The Iraqi government made no effort to respond to the lawsuit. In July, three months after the fall of Mr. Hussein, Judge Richard W. Roberts ordered the former Iraqi government to pay damages totaling nearly $1 billion — $653 million in compensatory damages, $306 million in punitive damages.

"No one would subject himself for any price to the terror, torment and pain experienced by these American P.O.W.'s," the judge wrote. But he said that "only a very sizable award would be likely to deter the torture of American P.O.W.'s by agencies or instrumentalities of Iraq or other terrorist states in the future."

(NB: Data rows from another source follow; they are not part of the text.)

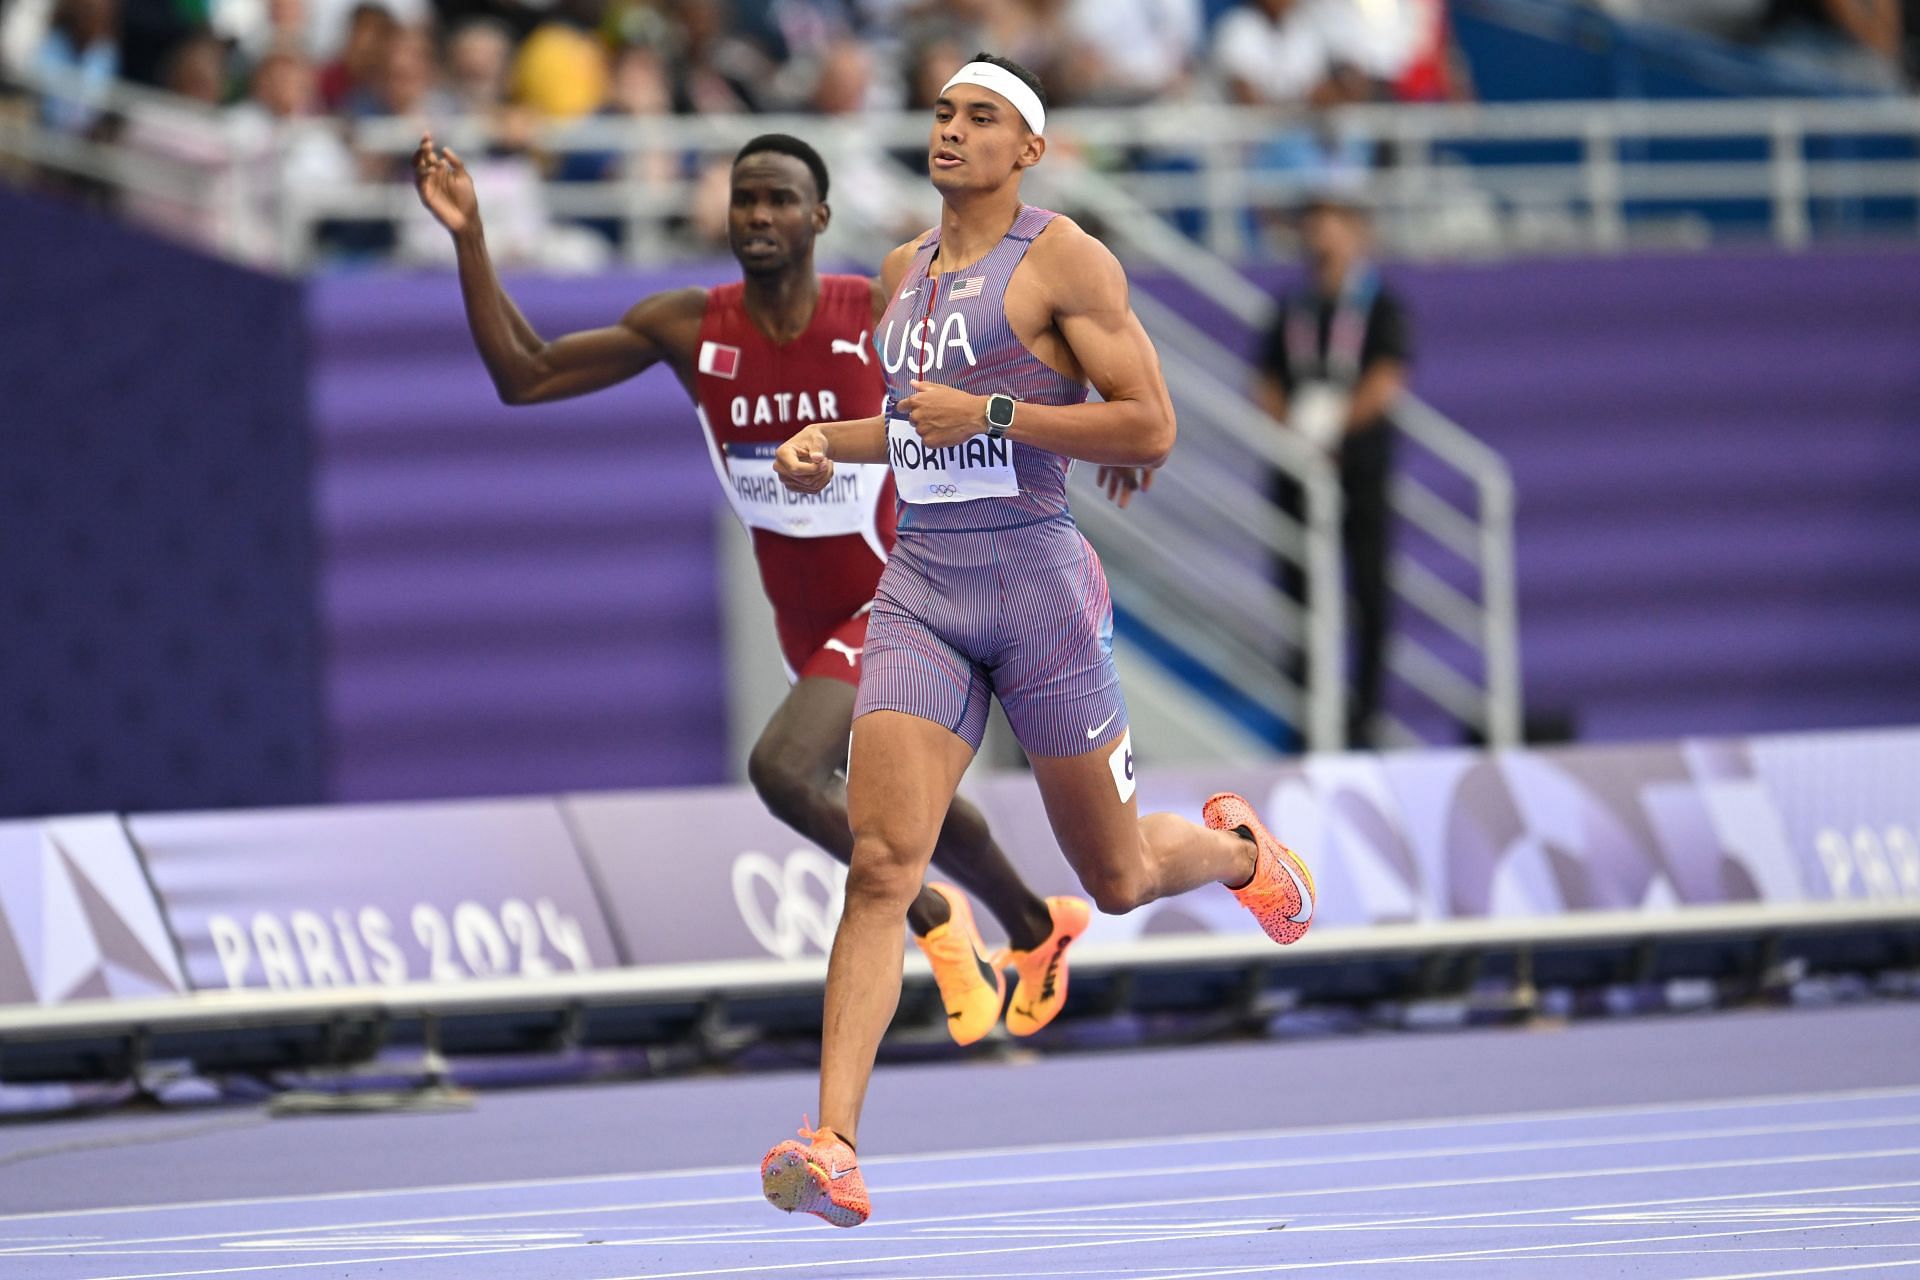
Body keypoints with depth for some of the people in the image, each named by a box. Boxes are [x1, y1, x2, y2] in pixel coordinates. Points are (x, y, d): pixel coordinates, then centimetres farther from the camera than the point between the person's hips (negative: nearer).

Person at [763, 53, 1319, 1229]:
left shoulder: (1065, 259, -6)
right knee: (882, 866, -14)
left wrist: (990, 413, -17)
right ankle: (834, 1148, -22)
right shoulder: (909, 269, 15)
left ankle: (1236, 847, 47)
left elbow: (1151, 429, -11)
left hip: (1036, 577, -4)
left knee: (1119, 878, 10)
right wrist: (828, 444, 13)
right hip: (921, 591, 4)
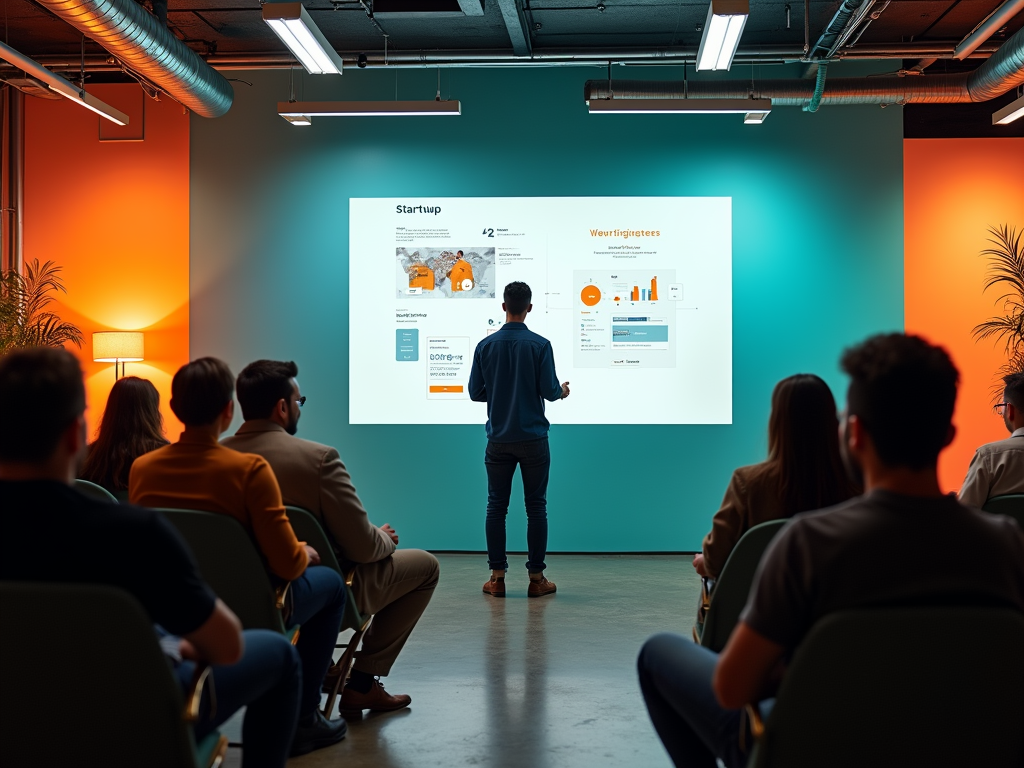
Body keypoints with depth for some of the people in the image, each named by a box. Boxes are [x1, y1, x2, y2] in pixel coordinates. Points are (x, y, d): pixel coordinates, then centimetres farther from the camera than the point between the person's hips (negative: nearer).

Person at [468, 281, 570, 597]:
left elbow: (475, 392, 2)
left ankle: (497, 577, 7)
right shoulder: (540, 345, -9)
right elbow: (550, 391, -9)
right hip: (533, 438, -2)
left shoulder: (486, 345, -1)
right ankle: (536, 578, 7)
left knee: (496, 506, 7)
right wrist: (562, 391, 14)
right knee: (536, 507, 5)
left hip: (499, 438, 2)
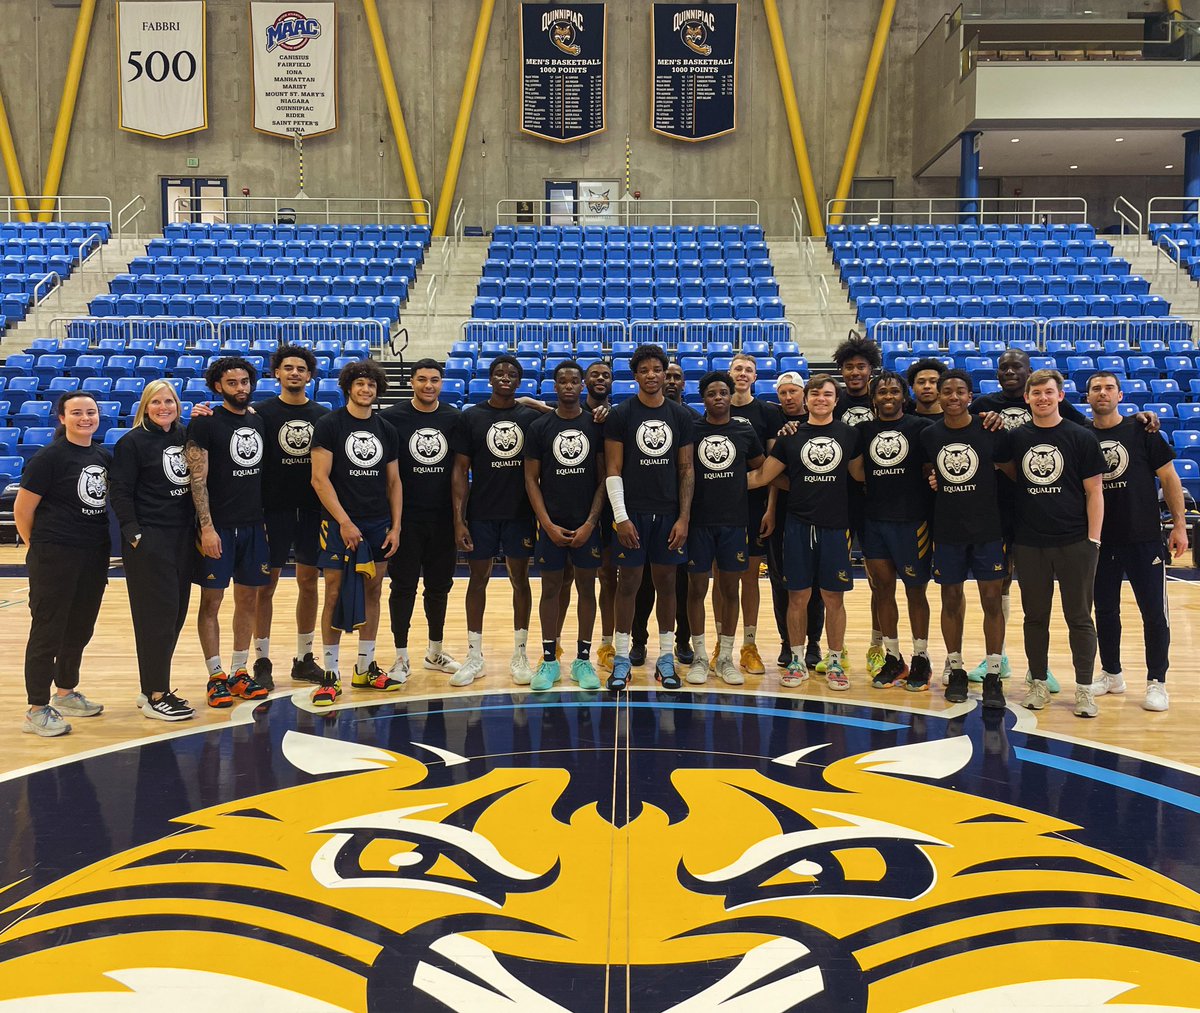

The lawyers who brought the case on behalf of the former prisoners said such a huge penalty against Iraq would discourage other governments from torturing American troops.

"This was a major human rights decision," said John Norton Moore, one of the lawyers and a professor of national security law at the University of Virginia. "It never occurred to me in my wildest dreams that I would then see our government coming in on the side of Saddam Hussein and his regime to absolve them of responsibility for the brutal torture of Americans."

The administration moved within days of Judge Roberts's decision to block the former prisoners from collecting any money. On July 30, the judge reluctantly sided with the government, saying Mr. Bush's actions after the overthrow of Mr. Hussein had barred the transfer of the frozen assets to the former prisoners.

He said he had no other choice even though the administration's position "that the P.O.W.'s are unable to recover any portion of their judgment as requested, despite their sacrifice in the service of their country, seems extreme." The former prisoners are appealing the case through the United States Court of Appeals for the District of Columbia Circuit.

Stephen A. Fennell, a Washington lawyer who is also representing the former prisoners, said the Bush administration had rejected a proposal that would have allowed the United States to delay the payments to his clients for months or years — until after the reconstruction of Iraq was well under way. "My guys are obviously real patriots, and they authorized us to tell the government that we were willing to wait," he said. "But that was turned down."

Cynthia Acree, whose husband, Clifford, is a Marine colonel who was held by the Iraqis for 47 days, said that "the money is not the issue and it never has been."

She said Judge Roberts's ruling that detailed her husband's torture — including beatings that resulted in a skull fracture and broken nose, as well as mock executions and threats of castration — had been "a tremendous gift" to her husband.

"I remember it so well, the look on my husband's face when he heard the decision, because finally there was a public record," she said. "But now, our government wants to act like none of this happened, to throw out the entire case. My husband is an active-duty Marine colonel, and President Bush is his commander in chief. But I'm not. And I can say that I feel betrayed."